Rewrite the text of the listing with every "lens line" changed to "intrinsics line", keeping everything else the same and leaving out the pictures.
++++++++++++++++++++
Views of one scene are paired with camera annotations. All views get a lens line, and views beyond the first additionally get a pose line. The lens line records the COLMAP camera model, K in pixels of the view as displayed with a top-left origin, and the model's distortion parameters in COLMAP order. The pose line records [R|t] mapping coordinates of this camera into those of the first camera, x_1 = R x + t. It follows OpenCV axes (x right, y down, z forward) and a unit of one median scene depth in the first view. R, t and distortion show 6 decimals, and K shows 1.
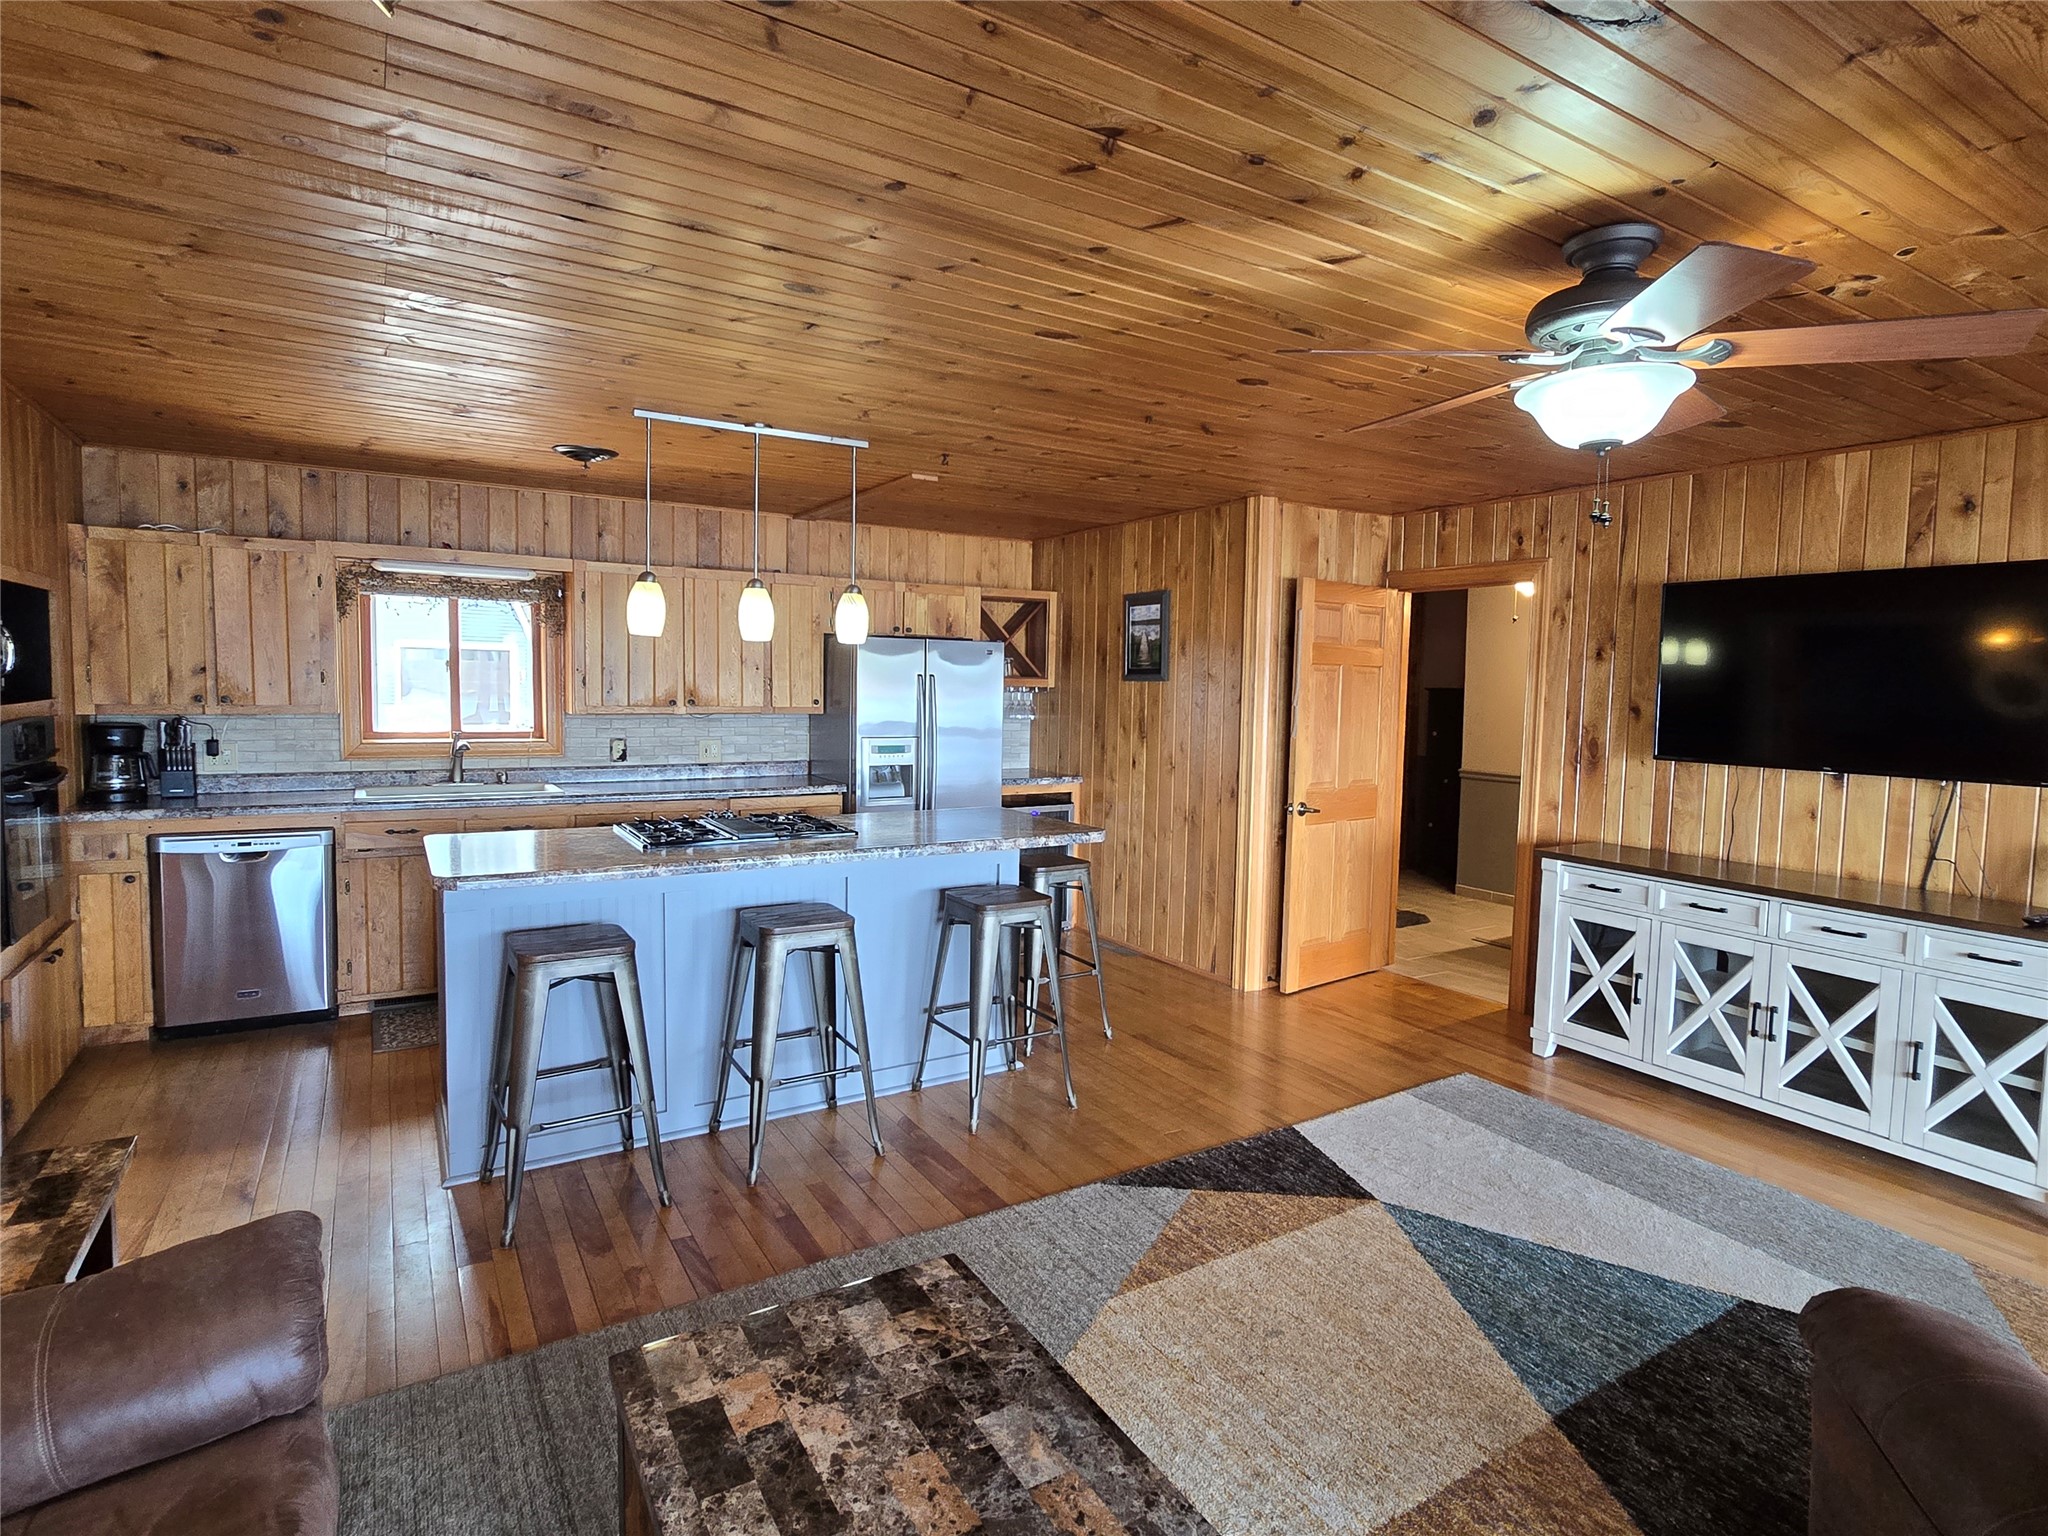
lens RADIAL K [[1057.6, 0, 1038.0], [0, 1057.6, 756.1], [0, 0, 1]] dist [-0.001919, -0.000608]
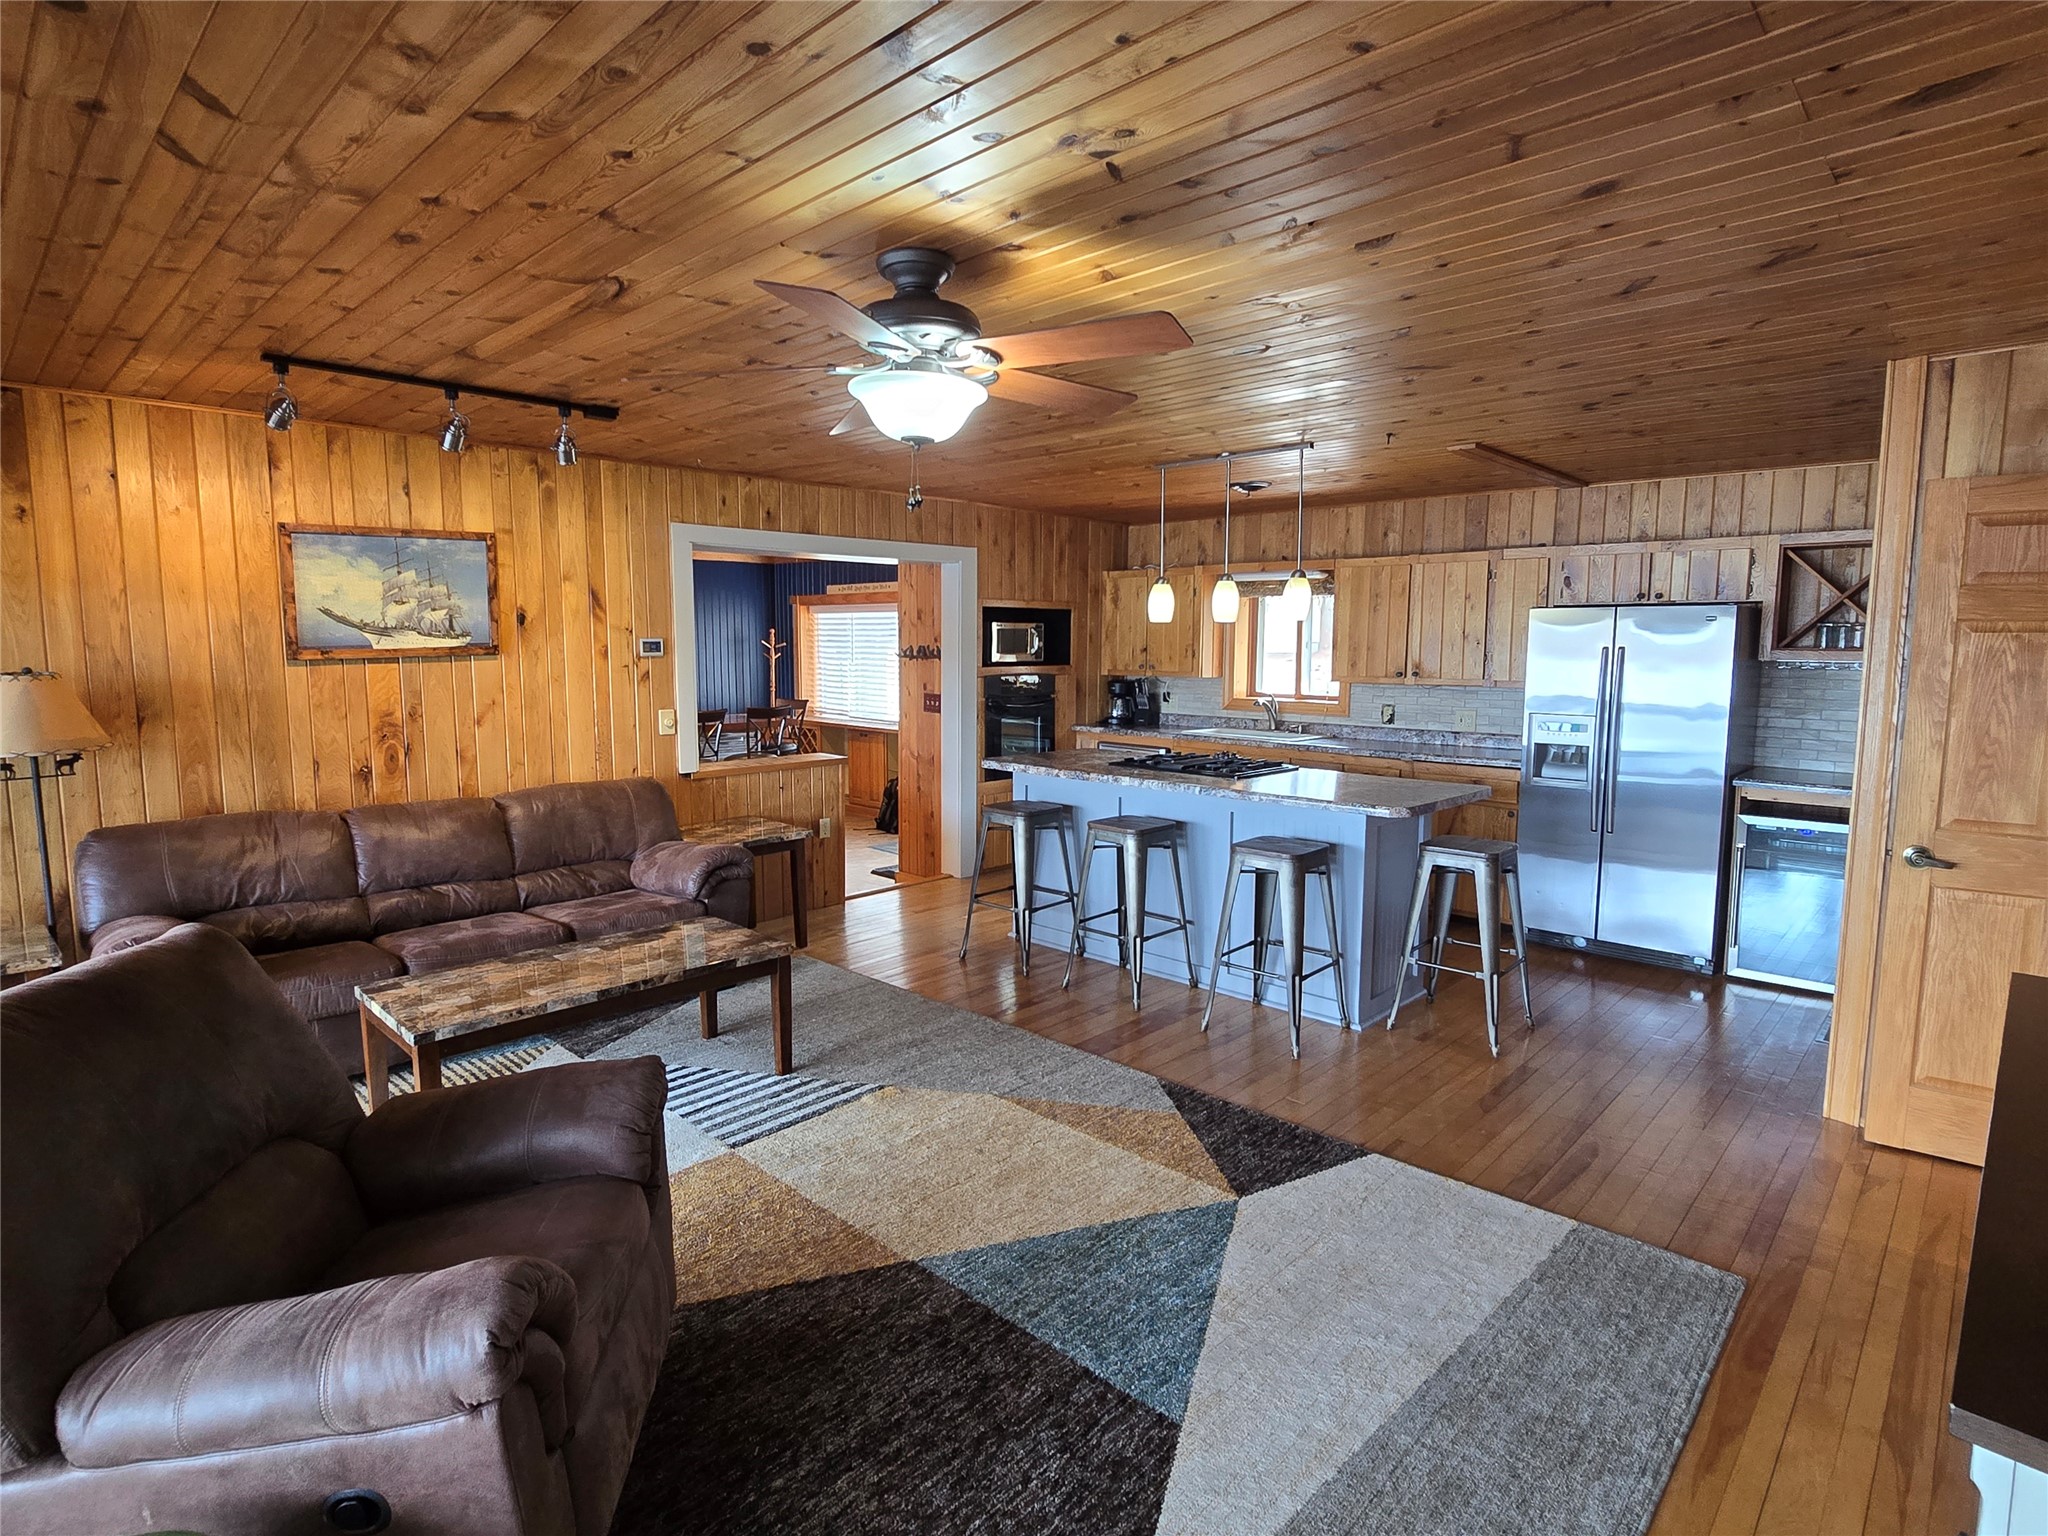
lens RADIAL K [[1054.7, 0, 1043.7], [0, 1054.7, 750.0], [0, 0, 1]] dist [-0.000186, -0.000765]
pose [[0.255215, 0.079799, -0.963586, 0.801902], [-0.069967, 0.995500, 0.063911, -0.017517], [0.964349, 0.051108, 0.259650, 0.395724]]
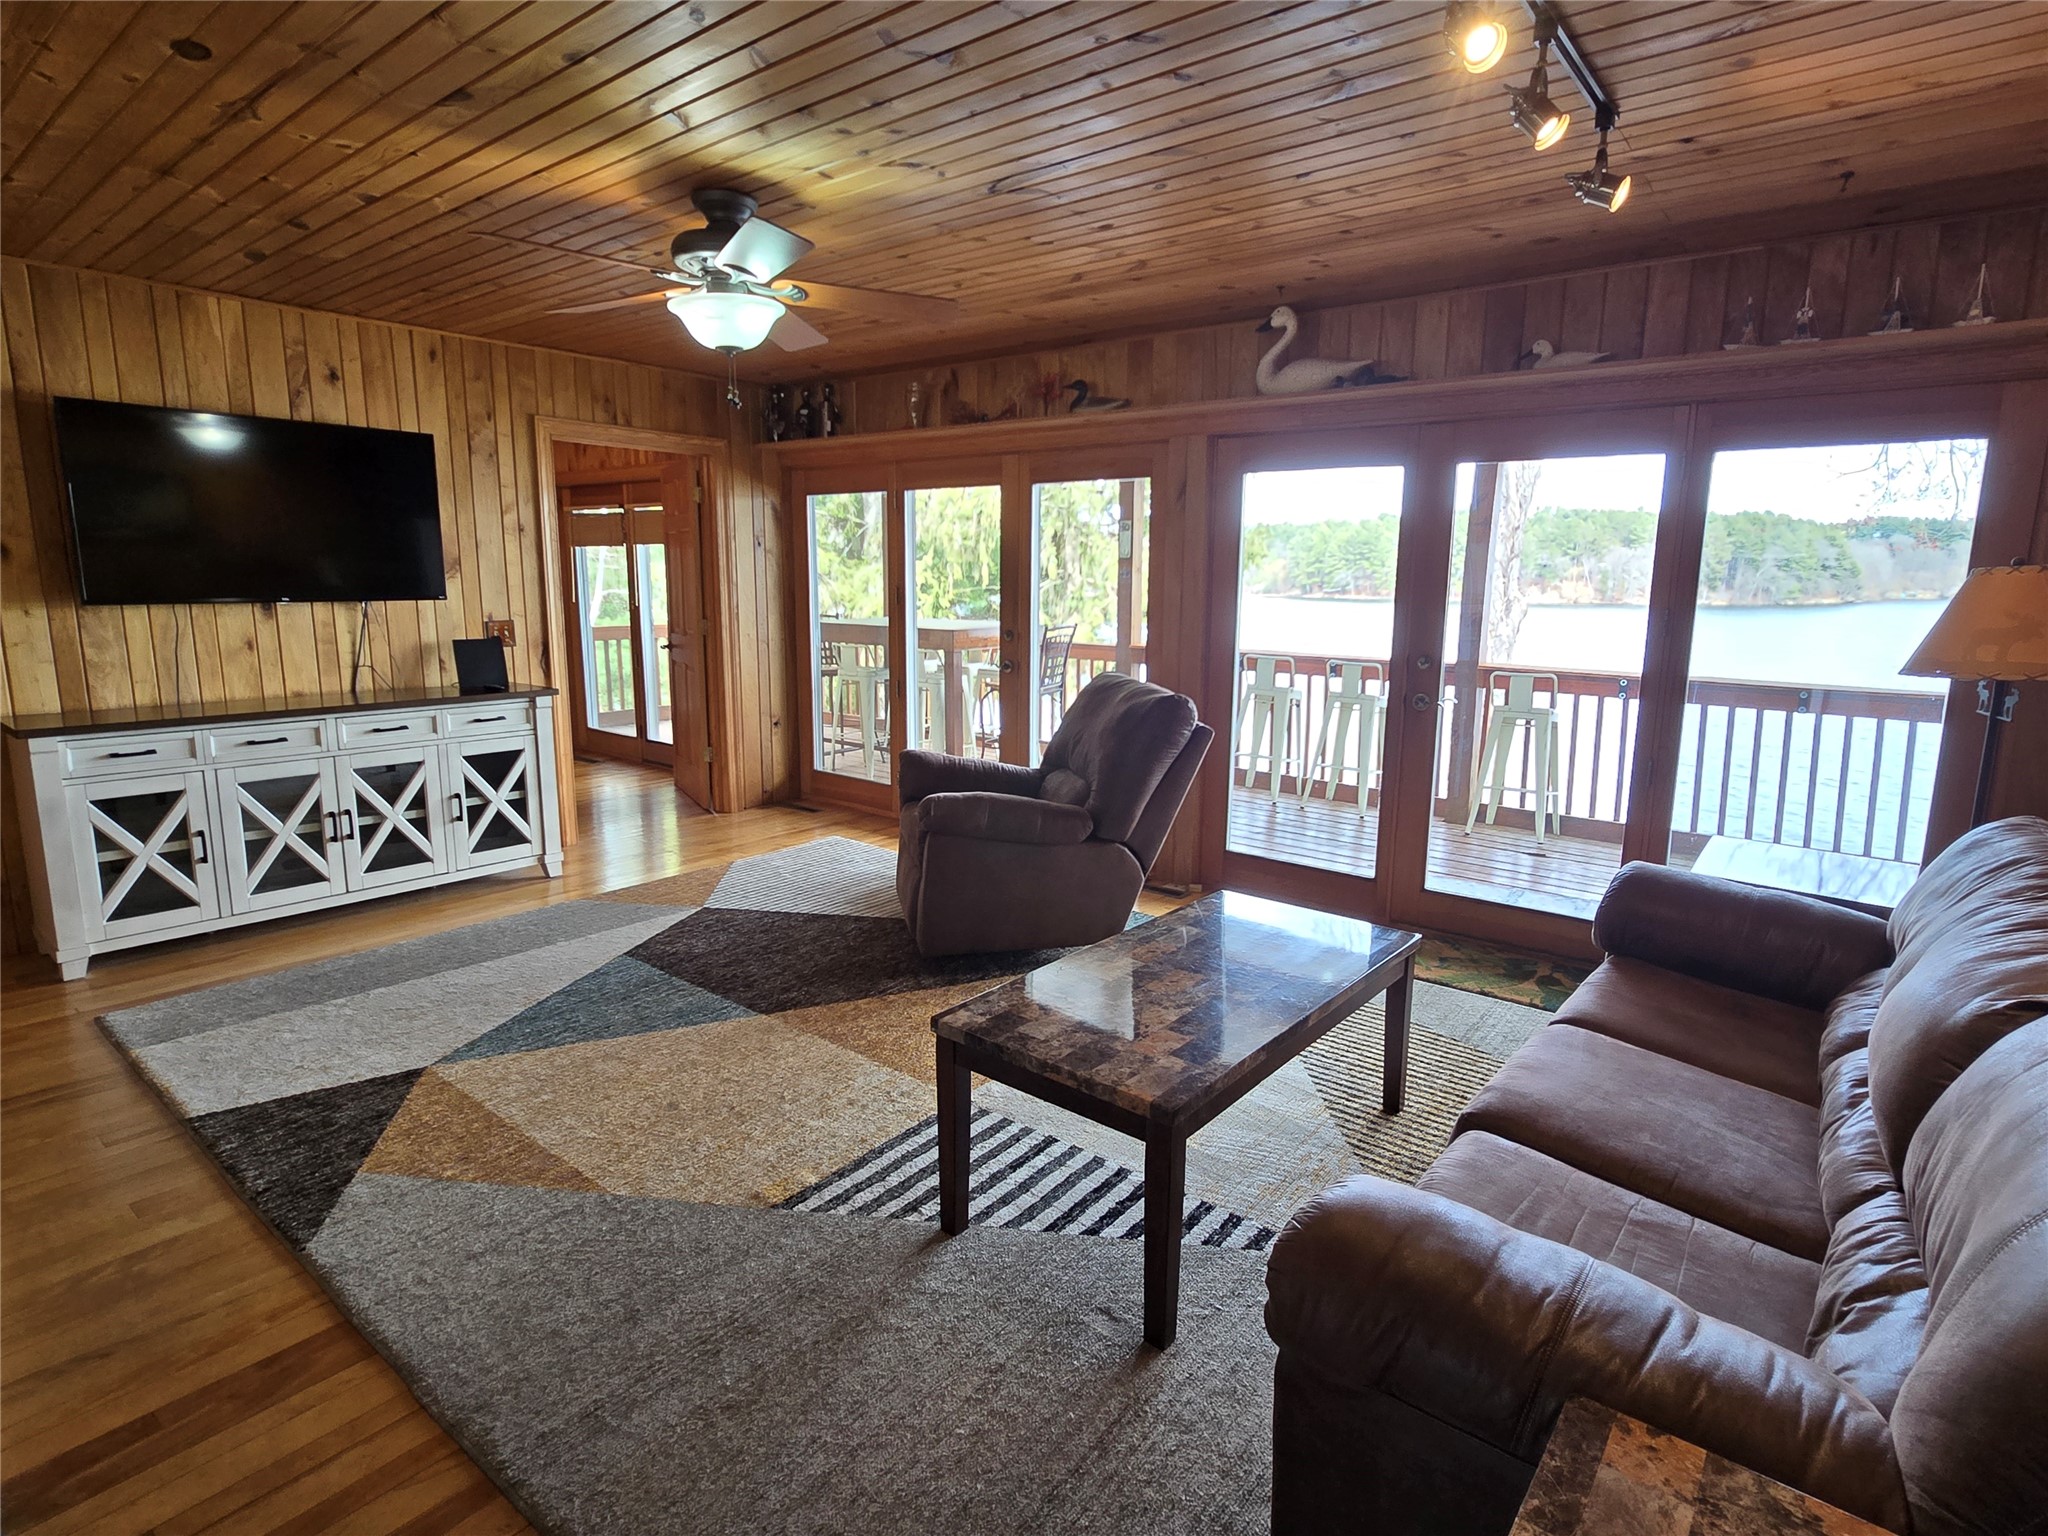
lens RADIAL K [[1054.7, 0, 1043.7], [0, 1054.7, 750.0], [0, 0, 1]] dist [-0.000186, -0.000765]
pose [[-0.332507, -0.177234, 0.926298, -0.480721], [0.053161, 0.977099, 0.206037, -0.016260], [-0.941601, 0.117752, -0.315470, 0.518921]]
++++++++++++++++++++
Solution below ::
Views of one scene are paired with camera annotations. All views get a intrinsics line, and views beyond the first additionally get a pose line. The intrinsics line records the COLMAP camera model, K in pixels of the view as displayed with a top-left origin, and the model's distortion parameters in COLMAP order. The pose line records [R|t] mapping coordinates of this camera into those of the first camera, x_1 = R x + t. It follows OpenCV axes (x right, y down, z forward) and a unit of one median scene depth in the first view. R, t and distortion show 6 decimals, and K shows 1.
lens RADIAL K [[1057.6, 0, 1038.0], [0, 1057.6, 756.1], [0, 0, 1]] dist [-0.001919, -0.000608]
lens RADIAL K [[1054.7, 0, 1043.7], [0, 1054.7, 750.0], [0, 0, 1]] dist [-0.000186, -0.000765]
pose [[0.255215, 0.079799, -0.963586, 0.801902], [-0.069967, 0.995500, 0.063911, -0.017517], [0.964349, 0.051108, 0.259650, 0.395724]]
lens RADIAL K [[1054.7, 0, 1043.7], [0, 1054.7, 750.0], [0, 0, 1]] dist [-0.000186, -0.000765]
pose [[-0.332507, -0.177234, 0.926298, -0.480721], [0.053161, 0.977099, 0.206037, -0.016260], [-0.941601, 0.117752, -0.315470, 0.518921]]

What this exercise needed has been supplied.